The entire monument was constructed and decorated four times, probably within a two-hundred-year period. And what we're seeing is primarily from the third phase and the fourth phase. Third phase includes all the bright colors, creating this vibrant, kaleidoscopic kind of place. Many of their paints were in an encaustic base, which means that they're wax, so they have a kind of shiny effect, the pink and green, especially. And they were interested in creating a riotous effect that encouraged your eye to jump from one part of the church to another. And the fourth phase, which is all the figural paintings, that dates to, at most, a century later.

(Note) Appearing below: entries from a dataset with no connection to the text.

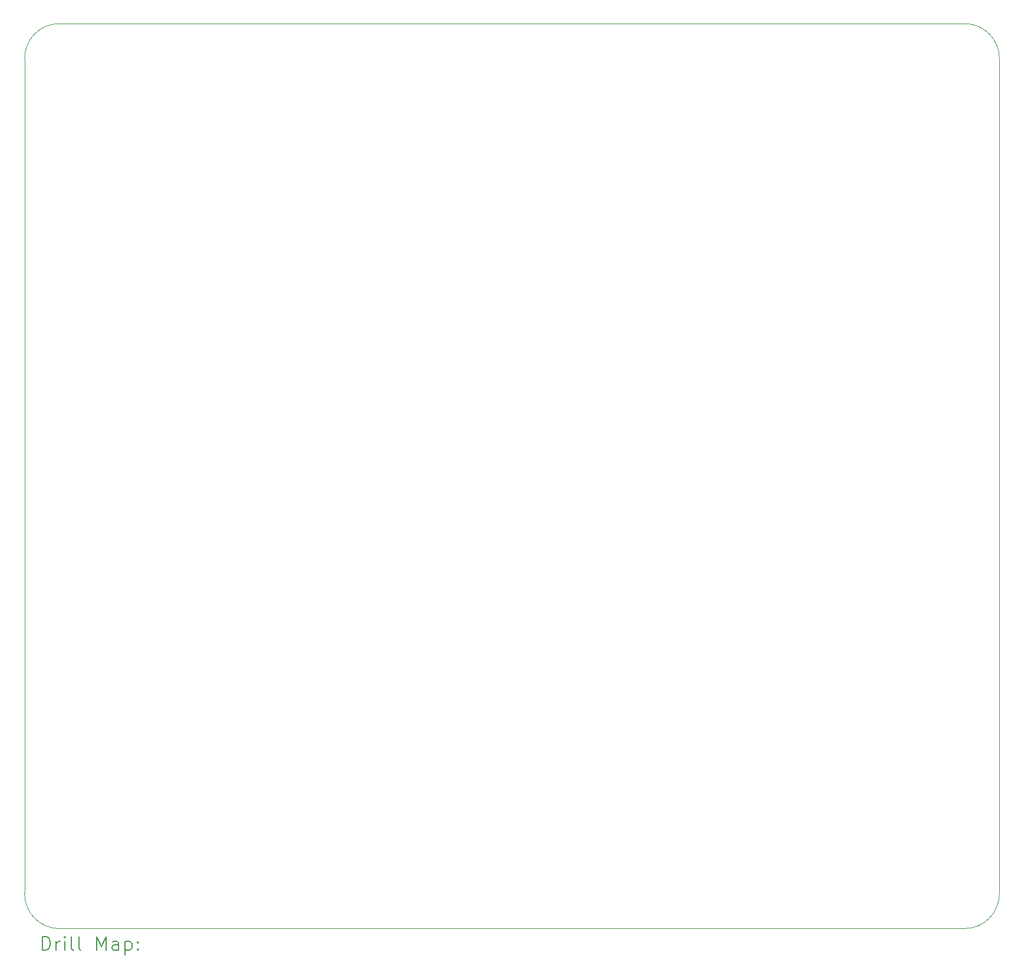
<source format=gbr>
%FSLAX45Y45*%
G04 Gerber Fmt 4.5, Leading zero omitted, Abs format (unit mm)*
G04 Created by KiCad (PCBNEW (6.0.2)) date 2023-01-22 22:47:31*
%MOMM*%
%LPD*%
G01*
G04 APERTURE LIST*
%TA.AperFunction,Profile*%
%ADD10C,0.050000*%
%TD*%
%ADD11C,0.200000*%
G04 APERTURE END LIST*
D10*
X20000000Y-4000000D02*
G75*
G03*
X19500000Y-3500000I-500000J0D01*
G01*
X19500000Y-16500000D02*
X6500000Y-16500000D01*
X6000000Y-16000000D02*
G75*
G03*
X6500000Y-16500000I500000J0D01*
G01*
X20000000Y-4000000D02*
X20000000Y-16000000D01*
X6000000Y-16000000D02*
X6000000Y-4000000D01*
X6500000Y-3500000D02*
G75*
G03*
X6000000Y-4000000I0J-500000D01*
G01*
X6500000Y-3500000D02*
X19500000Y-3500000D01*
X19500000Y-16500000D02*
G75*
G03*
X20000000Y-16000000I0J500000D01*
G01*
D11*
X6255119Y-16812976D02*
X6255119Y-16612976D01*
X6302738Y-16612976D01*
X6331309Y-16622500D01*
X6350357Y-16641548D01*
X6359881Y-16660595D01*
X6369405Y-16698690D01*
X6369405Y-16727262D01*
X6359881Y-16765357D01*
X6350357Y-16784405D01*
X6331309Y-16803452D01*
X6302738Y-16812976D01*
X6255119Y-16812976D01*
X6455119Y-16812976D02*
X6455119Y-16679643D01*
X6455119Y-16717738D02*
X6464643Y-16698690D01*
X6474167Y-16689167D01*
X6493214Y-16679643D01*
X6512262Y-16679643D01*
X6578928Y-16812976D02*
X6578928Y-16679643D01*
X6578928Y-16612976D02*
X6569405Y-16622500D01*
X6578928Y-16632024D01*
X6588452Y-16622500D01*
X6578928Y-16612976D01*
X6578928Y-16632024D01*
X6702738Y-16812976D02*
X6683690Y-16803452D01*
X6674167Y-16784405D01*
X6674167Y-16612976D01*
X6807500Y-16812976D02*
X6788452Y-16803452D01*
X6778928Y-16784405D01*
X6778928Y-16612976D01*
X7036071Y-16812976D02*
X7036071Y-16612976D01*
X7102738Y-16755833D01*
X7169405Y-16612976D01*
X7169405Y-16812976D01*
X7350357Y-16812976D02*
X7350357Y-16708214D01*
X7340833Y-16689167D01*
X7321786Y-16679643D01*
X7283690Y-16679643D01*
X7264643Y-16689167D01*
X7350357Y-16803452D02*
X7331309Y-16812976D01*
X7283690Y-16812976D01*
X7264643Y-16803452D01*
X7255119Y-16784405D01*
X7255119Y-16765357D01*
X7264643Y-16746309D01*
X7283690Y-16736786D01*
X7331309Y-16736786D01*
X7350357Y-16727262D01*
X7445595Y-16679643D02*
X7445595Y-16879643D01*
X7445595Y-16689167D02*
X7464643Y-16679643D01*
X7502738Y-16679643D01*
X7521786Y-16689167D01*
X7531309Y-16698690D01*
X7540833Y-16717738D01*
X7540833Y-16774881D01*
X7531309Y-16793929D01*
X7521786Y-16803452D01*
X7502738Y-16812976D01*
X7464643Y-16812976D01*
X7445595Y-16803452D01*
X7626548Y-16793929D02*
X7636071Y-16803452D01*
X7626548Y-16812976D01*
X7617024Y-16803452D01*
X7626548Y-16793929D01*
X7626548Y-16812976D01*
X7626548Y-16689167D02*
X7636071Y-16698690D01*
X7626548Y-16708214D01*
X7617024Y-16698690D01*
X7626548Y-16689167D01*
X7626548Y-16708214D01*
M02*

</source>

Lots of other figural paintings survive from the fourth phase in the niches. Some of those compelling faces are monks from the monastic federation that this church belonged to. There are also some of the patriarchs or popes of the Egyptian Orthodox Church. There are evangelists and saints, as well. This is the most important historical monument in the entire country of Egypt from the late antique period. It's an enormous endeavor; we could not possibly have done it without the absolute engagement of the Coptic Church and the full collaboration of the Egyptian Supreme Council of Antiquities. The funding comes from the United States Agency for International Development, with the support of the American people. The USAID money is being administered by the American Research Center in Egypt. There's a wide-ranging program to support the development of monuments and preservation of monuments for tourism. The Red Monastery is an enormous project that involves people of many nationalities from many different kinds of backgrounds. There's a huge team of scholars working with me—we're preparing a book right now—so it's a fantastic international team and working with them has been such a great privilege.